Слетаются сейчас к горе Узун-Сырт парители. Будут штурмовать небо обладатели первых рекордов - Степанчонок и Головин, Юмашев и Анохин… Дайте срок - мир еще услышит их имена, когда они сядут за штурвалы первоклассных самолетов.
Есть кому принять воздушную эстафету.
Есть!
2
Дети Барановых - Юрик и Ирина - находились в Крыму с сестрой Петра Ионовича Ефросиньей.
После рождения третьего ребенка, Оленьки, Беллу стали еще больше донимать недуги, и скрепя сердце она вынуждена была надолго расстаться с работой, взять в Дом няню. Большие любители театра, супруги Барановы теперь там редко бывали. Из Наркомата Петр Ионович [146] возвращался поздно. На этот раз он сказал, что в Коктебеле его ждут планеристы, только предупредил жену, что прибудут они в Крым разными путями: он - на самолете, она - поездом.
– Может быть, вместе полетим?
– спросила Белла.
– Нет, мы полетим не прямо в Крым, а в Запорожье. Там у моих попутчиков есть дела. Да и спокойнее тебе поездом.
– Когда ты полетишь?
– Завтра.
Белла привыкла к неожиданным командировкам мужа. Надо собрать его в дорогу. Но она не торопилась.

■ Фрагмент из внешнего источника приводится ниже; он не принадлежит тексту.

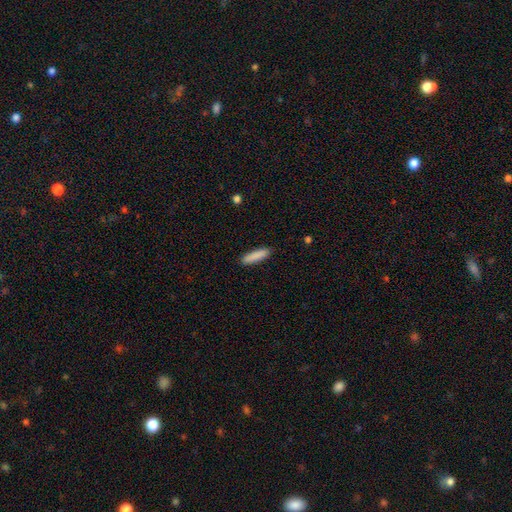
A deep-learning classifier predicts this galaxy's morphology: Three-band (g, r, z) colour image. It shows a smooth galaxy with no disk features (88%) that is cigar-shaped (78%). Merging: none (89%).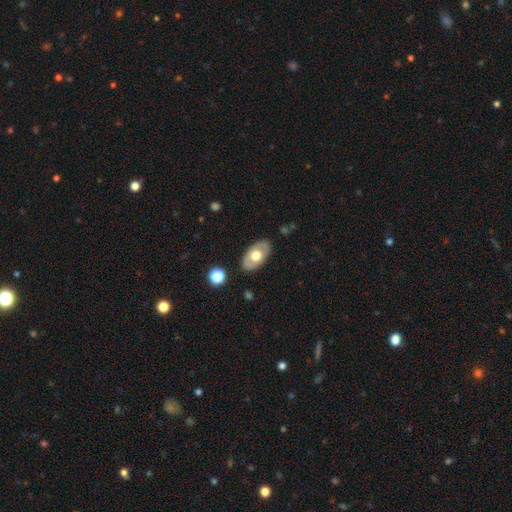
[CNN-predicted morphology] A smooth galaxy with no disk features (53%) that is in between round and cigar-shaped (91%).

Vote fractions:
- Smooth or featured? smooth: 53% / featured or disk: 41% / star or artifact: 6%
- How rounded? in between: 91% / round: 7% / cigar-shaped: 2%
- Merging? none: 84% / minor disturbance: 12% / major disturbance: 3% / merger: 1%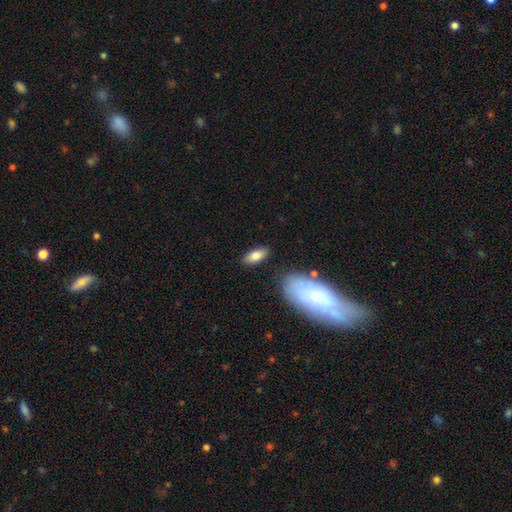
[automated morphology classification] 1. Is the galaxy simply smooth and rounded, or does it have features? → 78% smooth, 15% featured or disk, 7% star or artifact.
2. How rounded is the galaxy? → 82% in between, 15% cigar-shaped, 3% round.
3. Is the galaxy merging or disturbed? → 84% none, 10% minor disturbance, 3% merger, 3% major disturbance.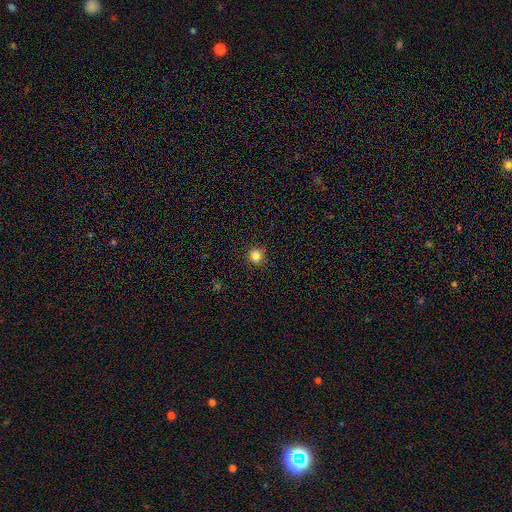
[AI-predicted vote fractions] The model was most divided on "smooth or featured": smooth: 83%, star or artifact: 12%, featured or disk: 4%. More confident: how rounded — round (93%); merging — none (91%).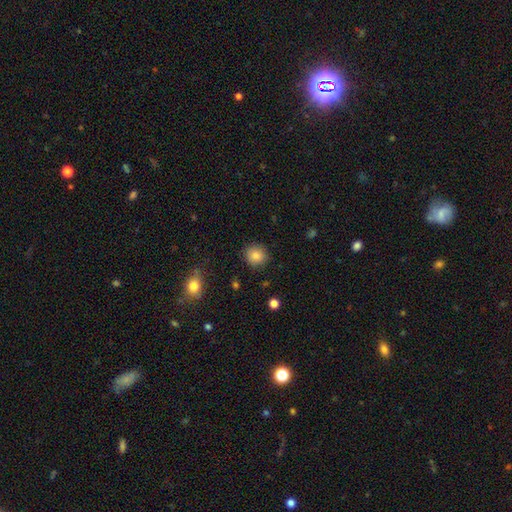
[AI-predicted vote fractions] smooth 85%, star or artifact 10%, featured or disk 5%. Down the decision tree: how rounded — round (88%); merging — none (89%).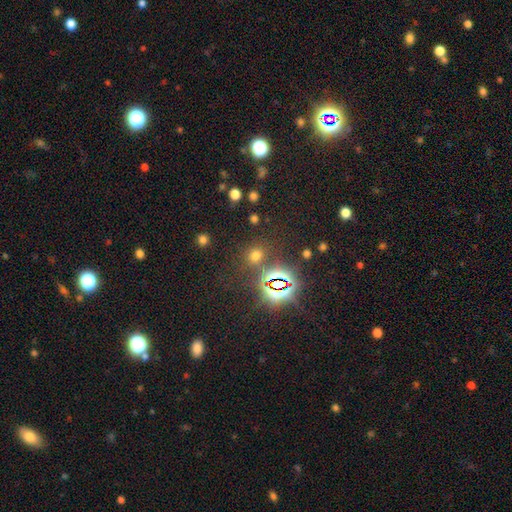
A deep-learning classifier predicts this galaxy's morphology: Smooth or featured? Predicted: smooth (p=0.53). How rounded? Predicted: round (p=0.71). Merging? Predicted: none (p=0.77).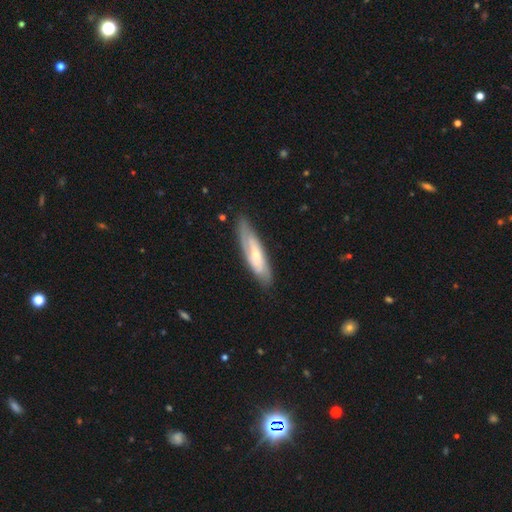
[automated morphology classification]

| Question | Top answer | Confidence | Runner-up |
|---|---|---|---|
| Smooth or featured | featured or disk | 61% | smooth (34%) |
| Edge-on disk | no | 68% | yes (32%) |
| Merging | none | 77% | minor disturbance (17%) |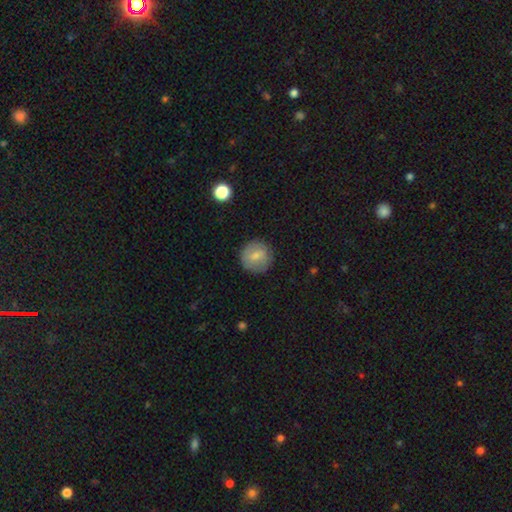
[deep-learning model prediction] smooth 72%, featured or disk 20%, star or artifact 8%. Down the decision tree: how rounded — round (93%); merging — none (85%).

– Петя, ты ведь знаешь, как я соскучилась по детишкам. Самолетом скорее…
– Нет! Не проси!
– резко оборвал он.
Эта резкость была так несвойственна Петру в отношениях с женой, что он почувствовал неловкость и сразу переменил тему разговора.
– Знаешь, кого я встретил? Соню Давыдовскую. Такая же шустрая. В академию воздушного флота решила поступить. Отлично сдала экзамены, но ее почему-то до сих пор не оформляют…
– Слабый пол?
– безразлично спросила Белла.
– Она считает, что по другой причине. Ты ведь знаешь: Соня происходит из дворянской семьи.
– Нашли дворянку… - Белла усмехнулась.
– Я знаю бойца Туркестанского фронта коммунистку Соню Давыдовскую. Она просила тебя заступиться?
– Нет, хотя я предложил свою помощь. Смущает меня эта подозрительность, которую пытаются выдать за бдительность. Как раньше принимали на работу нового человека? Достаточно одной-двух надежных рекомендаций. А теперь заполняй огромную анкету, жди, пока проверят твою родословную.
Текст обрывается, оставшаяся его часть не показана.